In the records below, find the line with "components_string | [] |" and the line with "oomlout_oomp_utility_custom_data_manipulation | True |"; return exactly those lines and every line between them.

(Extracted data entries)
>>
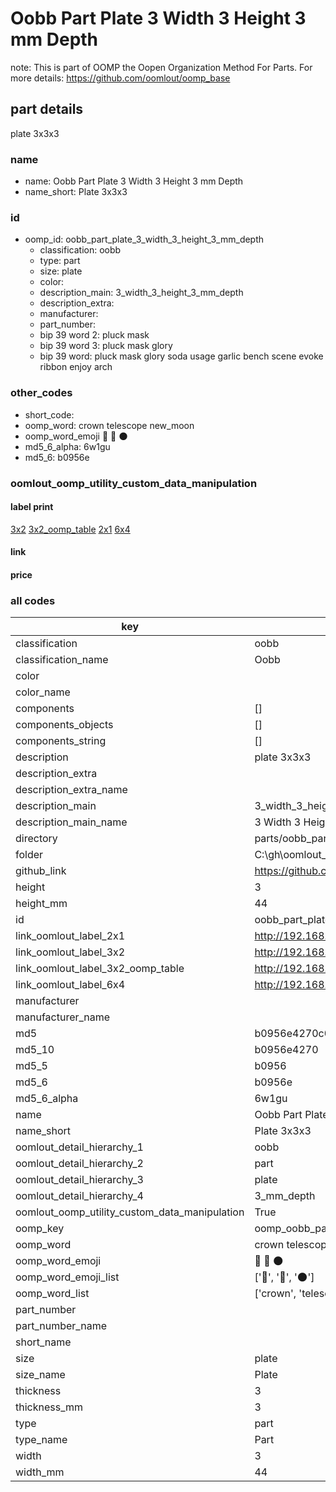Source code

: # Oobb Part Plate 3 Width 3 Height 3 mm Depth  

note: This is part of OOMP the Oopen Organization Method For Parts. For more details: https://github.com/oomlout/oomp_base

##  part details
  



plate 3x3x3



### name
* name: Oobb Part Plate 3 Width 3 Height 3 mm Depth
* name_short: Plate 3x3x3 
### id
* oomp_id: oobb_part_plate_3_width_3_height_3_mm_depth
  * classification: oobb
  * type: part
  * size: plate
  * color: 
  * description_main: 3_width_3_height_3_mm_depth
  * description_extra: 
  * manufacturer: 
  * part_number: 
  * bip 39 word 2: pluck mask
  * bip 39 word 3: pluck mask glory
  * bip 39 word: pluck mask glory soda usage garlic bench scene evoke ribbon enjoy arch

### other_codes
* short_code: 
* oomp_word: crown telescope new_moon
* oomp_word_emoji :crown: :telescope: :new_moon:
* md5_6_alpha: 6w1gu
* md5_6: b0956e






### oomlout_oomp_utility_custom_data_manipulation
#### label print
[3x2](http://192.168.1.245:1112/?label=oomp%206w1gu)
[3x2_oomp_table](http://192.168.1.108:1112/?label=oomp%206w1gu)
[2x1](http://192.168.1.242:1112/?label=oomp%206w1gu)
[6x4](http://192.168.1.55:1112/?label=oomp%206w1gu)    

#### link

                              

#### price







### all codes 
| key | value |  
| --- | --- |  
| classification | oobb |  
| classification_name | Oobb |  
| color |  |  
| color_name |  |  
| components | [] |  
| components_objects | [] |  
| components_string | [] |  
| description | plate 3x3x3 |  
| description_extra |  |  
| description_extra_name |  |  
| description_main | 3_width_3_height_3_mm_depth |  
| description_main_name | 3 Width 3 Height 3 mm Depth |  
| directory | parts/oobb_part_plate_3_width_3_height_3_mm_depth |  
| folder | C:\gh\oomlout_oobb_version_4_generated_parts\things\oobb_part_plate_3_width_3_height_3_mm_depth |  
| github_link | https://github.com/oomlout/oomlout_oomp_part_src/tree/main/parts/oobb_part_plate_3_width_3_height_3_mm_depth |  
| height | 3 |  
| height_mm | 44 |  
| id | oobb_part_plate_3_width_3_height_3_mm_depth |  
| link_oomlout_label_2x1 | http://192.168.1.242:1112/?label=oomp%206w1gu |  
| link_oomlout_label_3x2 | http://192.168.1.245:1112/?label=oomp%206w1gu |  
| link_oomlout_label_3x2_oomp_table | http://192.168.1.108:1112/?label=oomp%206w1gu |  
| link_oomlout_label_6x4 | http://192.168.1.55:1112/?label=oomp%206w1gu |  
| manufacturer |  |  
| manufacturer_name |  |  
| md5 | b0956e4270c082a17f77cce2c7221d35 |  
| md5_10 | b0956e4270 |  
| md5_5 | b0956 |  
| md5_6 | b0956e |  
| md5_6_alpha | 6w1gu |  
| name | Oobb Part Plate 3 Width 3 Height 3 mm Depth |  
| name_short | Plate 3x3x3  |  
| oomlout_detail_hierarchy_1 | oobb |  
| oomlout_detail_hierarchy_2 | part |  
| oomlout_detail_hierarchy_3 | plate |  
| oomlout_detail_hierarchy_4 | 3_mm_depth |  
| oomlout_oomp_utility_custom_data_manipulation | True |  
| oomp_key | oomp_oobb_part_plate_3_width_3_height_3_mm_depth |  
| oomp_word | crown telescope new_moon |  
| oomp_word_emoji | :crown: :telescope: :new_moon: |  
| oomp_word_emoji_list | [':crown:', ':telescope:', ':new_moon:'] |  
| oomp_word_list | ['crown', 'telescope', 'new_moon'] |  
| part_number |  |  
| part_number_name |  |  
| short_name |  |  
| size | plate |  
| size_name | Plate |  
| thickness | 3 |  
| thickness_mm | 3 |  
| type | part |  
| type_name | Part |  
| width | 3 |  
| width_mm | 44 |  
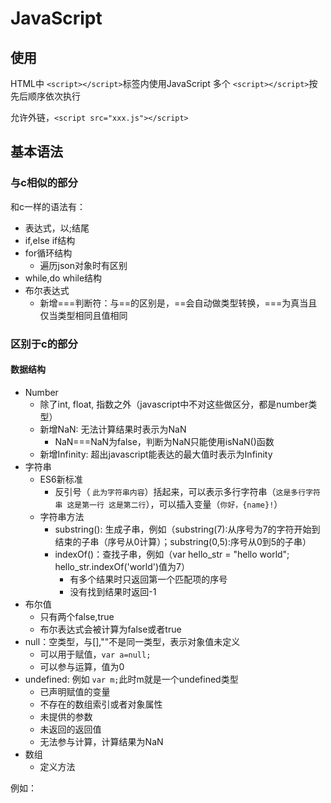 # JavaScript

## 使用

HTML中 `<script></script>`标签内使用JavaScript
多个 `<script></script>`按先后顺序依次执行

允许外链，`<script src="xxx.js"></script>`

## 基本语法

### 与c相似的部分

和c一样的语法有：

- 表达式，以;结尾
- if,else if结构
- for循环结构
  - 遍历json对象时有区别
- while,do while结构
- 布尔表达式
  - 新增===判断符：与==的区别是，==会自动做类型转换，===为真当且仅当类型相同且值相同

### 区别于c的部分

#### 数据结构

- Number
  - 除了int, float, 指数之外（javascript中不对这些做区分，都是number类型）
  - 新增NaN: 无法计算结果时表示为NaN
    - NaN===NaN为false，判断为NaN只能使用isNaN()函数
  - 新增Infinity: 超出javascript能表达的最大值时表示为Infinity
- 字符串
  - ES6新标准
    - 反引号（ `此为字符串内容`）括起来，可以表示多行字符串（`这是多行字符串 这是第一行 这是第二行`），可以插入变量（`你好，{name}!`）
  - 字符串方法
    - substring(): 生成子串，例如（substring(7):从序号为7的字符开始到结束的子串（序号从0计算）；substring(0,5):序号从0到5的子串）
    - indexOf()：查找子串，例如（var hello_str = "hello world"; hello_str.indexOf('world')值为7）
      - 有多个结果时只返回第一个匹配项的序号
      - 没有找到结果时返回-1
- 布尔值
  - 只有两个false,true
  - 布尔表达式会被计算为false或者true
- null：空类型，与[],""不是同一类型，表示对象值未定义
  - 可以用于赋值，`var a=null;`
  - 可以参与运算，值为0
- undefined: 例如 `var m;`此时m就是一个undefined类型
  - 已声明赋值的变量
  - 不存在的数组索引或者对象属性
  - 未提供的参数
  - 未返回的返回值
  - 无法参与计算，计算结果为NaN
- 数组
  - 定义方法

例如：
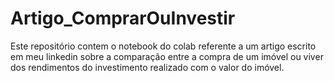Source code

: # Artigo_ComprarOuInvestir
Este repositório contem o notebook do colab referente a um artigo escrito em meu linkedin sobre a comparação entre a compra de um imóvel ou viver dos rendimentos do investimento realizado com o valor do imóvel.
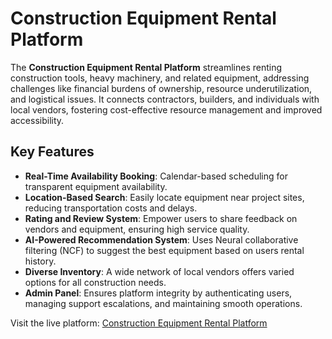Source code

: # Construction Equipment Rental Platform

The **Construction Equipment Rental Platform** streamlines renting construction tools, heavy machinery, and related equipment, addressing challenges like financial burdens of ownership, resource underutilization, and logistical issues. It connects contractors, builders, and individuals with local vendors, fostering cost-effective resource management and improved accessibility.

## Key Features

- **Real-Time Availability Booking**: Calendar-based scheduling for transparent equipment availability.
- **Location-Based Search**: Easily locate equipment near project sites, reducing transportation costs and delays.
- **Rating and Review System**: Empower users to share feedback on vendors and equipment, ensuring high service quality.
- **AI-Powered Recommendation System**: Uses Neural collaborative filtering (NCF) to suggest the best equipment based on users rental history.
- **Diverse Inventory**: A wide network of local vendors offers varied options for all construction needs.
- **Admin Panel**: Ensures platform integrity by authenticating users, managing support escalations, and maintaining smooth operations.


Visit the live platform: [Construction Equipment Rental Platform](https://ezrentalservice.onrender.com)

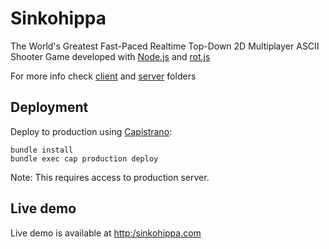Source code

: Sinkohippa
==========

The World's Greatest Fast-Paced Realtime Top-Down 2D Multiplayer ASCII Shooter Game
developed with [Node.js](http://nodejs.org/) and [rot.js](http://ondras.github.com/rot.js/hp/)

For more info check [client](https://github.com/OsQu/sinkohippa/tree/master/client) and [server](https://github.com/OsQu/sinkohippa/tree/master/server) folders

## Deployment

Deploy to production using [Capistrano](http://capistranorb.com/):

    bundle install
    bundle exec cap production deploy

Note: This requires access to production server.

## Live demo
Live demo is available at [http:/sinkohippa.com](http://sinkohippa.com)
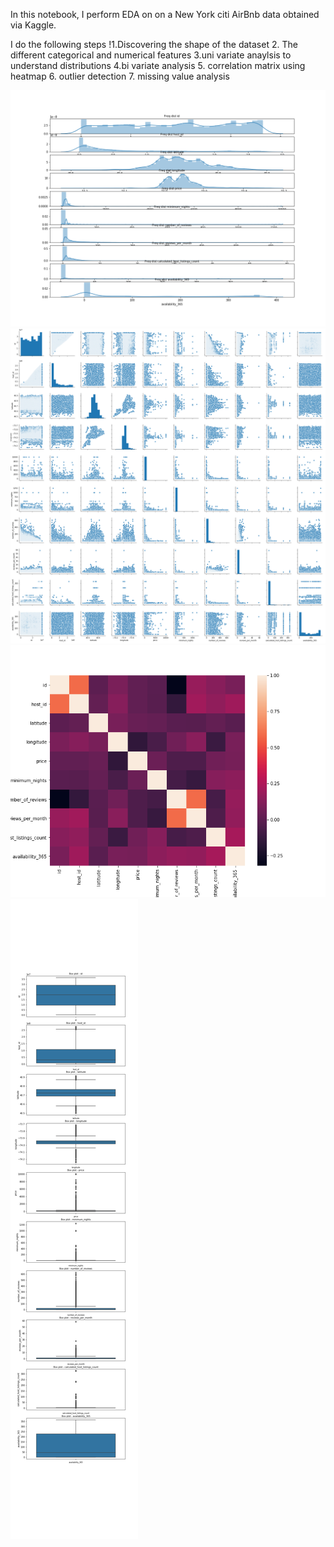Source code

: In this notebook, I perform EDA on on a New York citi AirBnb data obtained via Kaggle.

I do the following steps 
!1.Discovering the shape of the dataset 
2. The different categorical and numerical features 
3.uni variate anaylsis to understand distributions 
4.bi variate analysis 
5. correlation matrix using heatmap 
6. outlier detection 
7. missing value analysis

![Alt text](/Edapic1.png?raw=true "Title")
![Alt text](/Edapic2.png?raw=true "Title")
![Alt text](/Edapic3.png?raw=true "Title")
![Alt text](/Edapic4.png?raw=true "Title")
<<
## WORKED SOLUTION
| components_string | [] |  
| description | plate 3x3x3 |  
| description_extra |  |  
| description_extra_name |  |  
| description_main | 3_width_3_height_3_mm_depth |  
| description_main_name | 3 Width 3 Height 3 mm Depth |  
| directory | parts/oobb_part_plate_3_width_3_height_3_mm_depth |  
| folder | C:\gh\oomlout_oobb_version_4_generated_parts\things\oobb_part_plate_3_width_3_height_3_mm_depth |  
| github_link | https://github.com/oomlout/oomlout_oomp_part_src/tree/main/parts/oobb_part_plate_3_width_3_height_3_mm_depth |  
| height | 3 |  
| height_mm | 44 |  
| id | oobb_part_plate_3_width_3_height_3_mm_depth |  
| link_oomlout_label_2x1 | http://192.168.1.242:1112/?label=oomp%206w1gu |  
| link_oomlout_label_3x2 | http://192.168.1.245:1112/?label=oomp%206w1gu |  
| link_oomlout_label_3x2_oomp_table | http://192.168.1.108:1112/?label=oomp%206w1gu |  
| link_oomlout_label_6x4 | http://192.168.1.55:1112/?label=oomp%206w1gu |  
| manufacturer |  |  
| manufacturer_name |  |  
| md5 | b0956e4270c082a17f77cce2c7221d35 |  
| md5_10 | b0956e4270 |  
| md5_5 | b0956 |  
| md5_6 | b0956e |  
| md5_6_alpha | 6w1gu |  
| name | Oobb Part Plate 3 Width 3 Height 3 mm Depth |  
| name_short | Plate 3x3x3  |  
| oomlout_detail_hierarchy_1 | oobb |  
| oomlout_detail_hierarchy_2 | part |  
| oomlout_detail_hierarchy_3 | plate |  
| oomlout_detail_hierarchy_4 | 3_mm_depth |  
| oomlout_oomp_utility_custom_data_manipulation | True |  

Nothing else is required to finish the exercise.